Neben guten Marktkenntnissen sollten die Consultants langjährige Erfahrungen und entsprechende Referenzen mitbringen, meint Premiere-CIO Weinrauch: "Leute frisch von der Uni sind hier fehl am Platz." Wichtig sei zudem eine pragmatische, individuell am Kunden ausgerichtete Vorgehensweise: "Jedes Sourcing-Vorhaben ist anders."

Erfahrung ist das A und O

Mit Erfahrung werben insbesondere die Sourcing-Spezialisten: "Unsere Berater blicken auf 20 bis 25 Jahre einschlägige Berufstätigkeit zurück", schätzt TPI-Manager Schäfer. Etwa zwei Drittel hätten zuvor im Management eines Providers gesessen, das restliche Drittel seien ehemalige CIOs. Auch TPI-Konkurrent Equaterra stellt nur Berater ein, die auf Anwender- oder Provider-Seite Führungspositionen bekleidet haben. "Dadurch haben wir vor allem in der Umsetzung einen Vorsprung vor breiter aufgestellten Beratungshäusern", glaubt Markus Schäfer, Principal Consultant bei Equaterra. Am wichtigsten seien jedoch Soft Skills: "Die Berater müssen gut zuhören können, um die Anforderungen des Kunden zu verstehen."

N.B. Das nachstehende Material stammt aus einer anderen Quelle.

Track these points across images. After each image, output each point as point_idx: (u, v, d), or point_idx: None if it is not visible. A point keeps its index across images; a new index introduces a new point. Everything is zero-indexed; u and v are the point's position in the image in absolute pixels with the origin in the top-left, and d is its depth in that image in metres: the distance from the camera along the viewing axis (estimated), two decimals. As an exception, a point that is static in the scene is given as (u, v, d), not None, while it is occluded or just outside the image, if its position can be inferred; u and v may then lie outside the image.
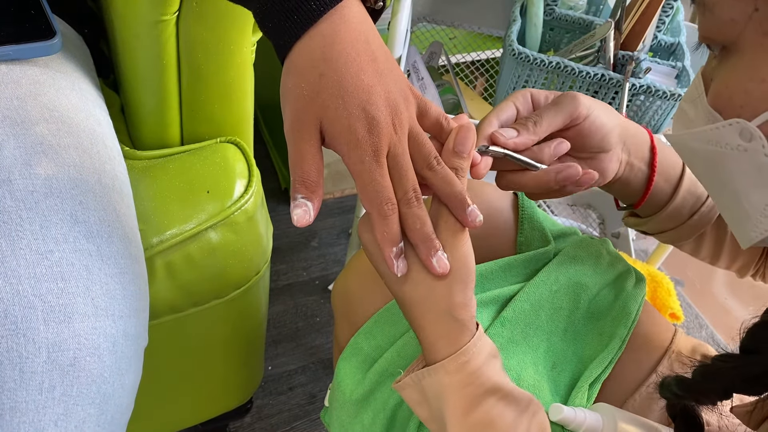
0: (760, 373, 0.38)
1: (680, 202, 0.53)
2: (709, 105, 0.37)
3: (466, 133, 0.44)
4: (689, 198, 0.54)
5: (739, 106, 0.35)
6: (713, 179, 0.40)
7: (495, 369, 0.44)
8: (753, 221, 0.37)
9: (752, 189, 0.36)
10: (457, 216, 0.43)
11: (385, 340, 0.58)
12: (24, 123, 0.45)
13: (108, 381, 0.42)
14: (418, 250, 0.43)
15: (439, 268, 0.42)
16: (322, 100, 0.39)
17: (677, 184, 0.53)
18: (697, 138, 0.38)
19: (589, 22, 0.93)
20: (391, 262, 0.42)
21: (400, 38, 0.80)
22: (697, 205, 0.54)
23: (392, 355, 0.56)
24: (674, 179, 0.53)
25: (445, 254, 0.42)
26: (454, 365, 0.43)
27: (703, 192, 0.54)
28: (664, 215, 0.54)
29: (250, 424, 1.08)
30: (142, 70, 0.60)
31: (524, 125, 0.48)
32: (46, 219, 0.42)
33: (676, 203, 0.53)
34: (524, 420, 0.44)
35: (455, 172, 0.44)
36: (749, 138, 0.35)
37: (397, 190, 0.42)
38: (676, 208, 0.54)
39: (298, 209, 0.40)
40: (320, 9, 0.39)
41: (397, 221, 0.42)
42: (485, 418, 0.43)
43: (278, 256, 1.31)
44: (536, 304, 0.58)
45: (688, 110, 0.40)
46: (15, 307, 0.39)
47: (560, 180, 0.48)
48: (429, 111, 0.45)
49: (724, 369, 0.40)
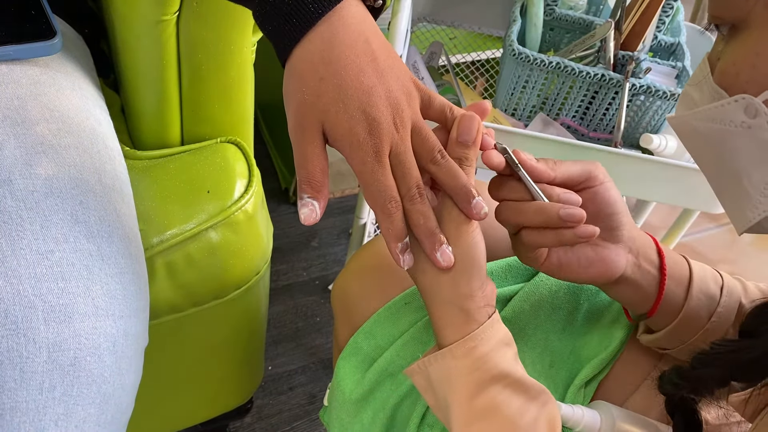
0: (758, 356, 0.38)
1: (695, 303, 0.50)
2: (715, 83, 0.37)
3: (470, 121, 0.44)
4: (703, 299, 0.50)
5: (745, 81, 0.35)
6: (713, 159, 0.40)
7: (505, 356, 0.44)
8: (753, 201, 0.37)
9: (753, 167, 0.36)
10: (462, 208, 0.43)
11: (384, 340, 0.58)
12: (24, 123, 0.45)
13: (108, 381, 0.42)
14: (422, 245, 0.43)
15: (443, 262, 0.43)
16: (323, 103, 0.40)
17: (688, 286, 0.50)
18: (701, 117, 0.38)
19: (589, 22, 0.93)
20: (397, 256, 0.43)
21: (400, 38, 0.80)
22: (713, 307, 0.50)
23: (392, 355, 0.56)
24: (684, 281, 0.50)
25: (449, 248, 0.43)
26: (462, 350, 0.43)
27: (715, 292, 0.50)
28: (682, 323, 0.50)
29: (250, 424, 1.08)
30: (142, 70, 0.60)
31: (544, 160, 0.47)
32: (47, 219, 0.42)
33: (692, 306, 0.50)
34: (532, 408, 0.43)
35: (460, 162, 0.44)
36: (754, 114, 0.35)
37: (401, 187, 0.42)
38: (692, 310, 0.50)
39: (305, 208, 0.41)
40: (318, 11, 0.39)
41: (400, 218, 0.42)
42: (490, 404, 0.43)
43: (278, 256, 1.31)
44: (536, 304, 0.58)
45: (692, 93, 0.40)
46: (15, 307, 0.39)
47: (563, 215, 0.44)
48: (434, 103, 0.45)
49: (721, 353, 0.40)
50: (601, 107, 0.87)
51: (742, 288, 0.51)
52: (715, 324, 0.50)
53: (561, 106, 0.89)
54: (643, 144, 0.84)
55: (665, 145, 0.83)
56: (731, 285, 0.51)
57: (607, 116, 0.88)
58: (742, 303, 0.50)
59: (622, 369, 0.57)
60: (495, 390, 0.43)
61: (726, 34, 0.37)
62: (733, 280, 0.52)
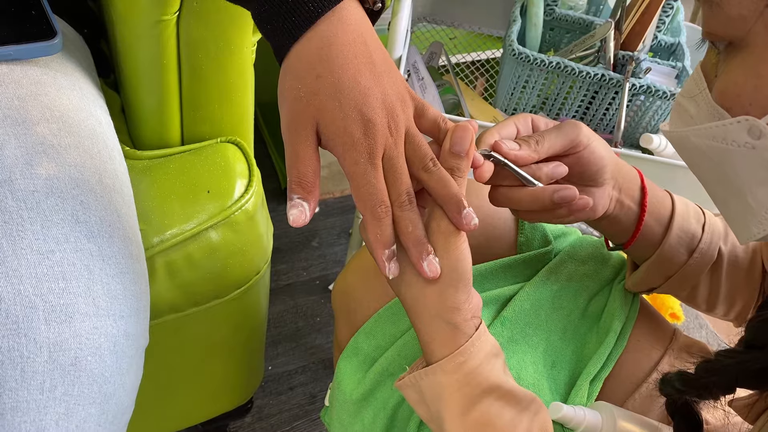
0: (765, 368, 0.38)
1: (675, 241, 0.53)
2: (714, 102, 0.37)
3: (463, 132, 0.44)
4: (683, 236, 0.53)
5: (747, 103, 0.35)
6: (714, 175, 0.40)
7: (494, 368, 0.44)
8: (758, 217, 0.37)
9: (758, 185, 0.36)
10: (451, 218, 0.43)
11: (385, 340, 0.58)
12: (25, 123, 0.45)
13: (109, 381, 0.42)
14: (409, 253, 0.42)
15: (429, 272, 0.42)
16: (319, 101, 0.40)
17: (668, 224, 0.53)
18: (701, 134, 0.38)
19: (589, 22, 0.93)
20: (383, 264, 0.42)
21: (400, 38, 0.80)
22: (693, 244, 0.53)
23: (392, 355, 0.56)
24: (665, 219, 0.53)
25: (436, 258, 0.42)
26: (452, 365, 0.43)
27: (696, 229, 0.53)
28: (661, 257, 0.53)
29: (250, 424, 1.08)
30: (142, 70, 0.60)
31: (526, 142, 0.47)
32: (48, 219, 0.42)
33: (671, 242, 0.52)
34: (524, 419, 0.43)
35: (452, 172, 0.43)
36: (758, 135, 0.34)
37: (391, 192, 0.42)
38: (671, 247, 0.53)
39: (294, 209, 0.40)
40: (318, 11, 0.39)
41: (390, 224, 0.42)
42: (483, 418, 0.42)
43: (278, 256, 1.31)
44: (536, 303, 0.58)
45: (688, 106, 0.40)
46: (16, 307, 0.39)
47: (557, 199, 0.47)
48: (426, 113, 0.45)
49: (727, 364, 0.40)
50: (601, 107, 0.87)
51: (724, 231, 0.54)
52: (697, 260, 0.53)
53: (561, 106, 0.89)
54: (643, 144, 0.84)
55: (665, 145, 0.83)
56: (713, 223, 0.53)
57: (607, 116, 0.88)
58: (721, 247, 0.53)
59: (622, 369, 0.57)
60: (487, 403, 0.43)
61: (723, 51, 0.37)
62: (716, 219, 0.54)
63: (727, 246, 0.54)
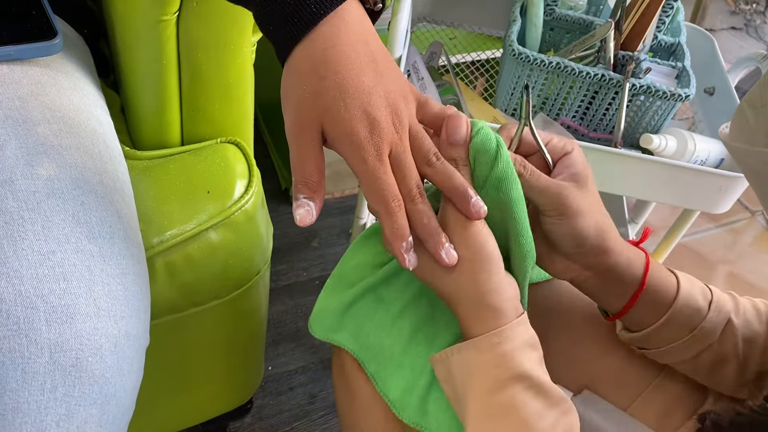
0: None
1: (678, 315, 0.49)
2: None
3: (456, 121, 0.44)
4: (687, 311, 0.49)
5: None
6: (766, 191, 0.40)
7: (529, 358, 0.44)
8: None
9: None
10: (460, 208, 0.43)
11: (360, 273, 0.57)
12: (25, 123, 0.45)
13: (110, 381, 0.42)
14: (427, 245, 0.43)
15: (448, 260, 0.43)
16: (324, 102, 0.40)
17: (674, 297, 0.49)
18: (756, 157, 0.38)
19: (589, 22, 0.93)
20: (402, 256, 0.43)
21: (400, 38, 0.80)
22: (697, 320, 0.49)
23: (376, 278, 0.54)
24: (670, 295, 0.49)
25: (452, 246, 0.43)
26: (486, 344, 0.43)
27: (702, 305, 0.49)
28: (661, 329, 0.50)
29: (250, 424, 1.08)
30: (142, 70, 0.60)
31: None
32: (48, 220, 0.42)
33: (674, 316, 0.49)
34: (551, 415, 0.42)
35: (455, 163, 0.44)
36: None
37: (401, 188, 0.42)
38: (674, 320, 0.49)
39: (301, 209, 0.40)
40: (320, 12, 0.39)
41: (404, 216, 0.43)
42: (508, 402, 0.42)
43: (278, 256, 1.31)
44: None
45: (749, 115, 0.39)
46: (17, 308, 0.39)
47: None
48: (429, 107, 0.46)
49: (760, 422, 0.40)
50: (601, 107, 0.87)
51: (733, 305, 0.51)
52: (697, 337, 0.49)
53: (561, 106, 0.89)
54: (643, 144, 0.84)
55: (665, 145, 0.83)
56: (721, 301, 0.50)
57: (607, 116, 0.88)
58: (732, 319, 0.49)
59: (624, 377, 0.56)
60: (515, 390, 0.42)
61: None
62: (724, 296, 0.51)
63: (739, 317, 0.51)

Partielle Beratung nimmt zu

Auch wenn der Erfahrungsschatz der Anwender mit der Zeit zunimmt - gute Sourcing-Beratung bleibt wichtig, meint Schäfer: "Vor allem im Mittelstand gibt es noch viel zu tun." Großunternehmen bräuchten eher Hilfe bei der Sourcing-Konzeption und Provider-Auswahl. Ähnlich sieht es Lars Schwarze, Senior Manager CIO Advisory Services bei Deloitte: "Es werden weniger Firmen eine Komplett-Unterstützung benötigen. Aber dafür steigt die Nachfrage nach partieller, methodischer Beratung - vor allem in puncto Sourcing-Management, Provider-Steuerung und Governance."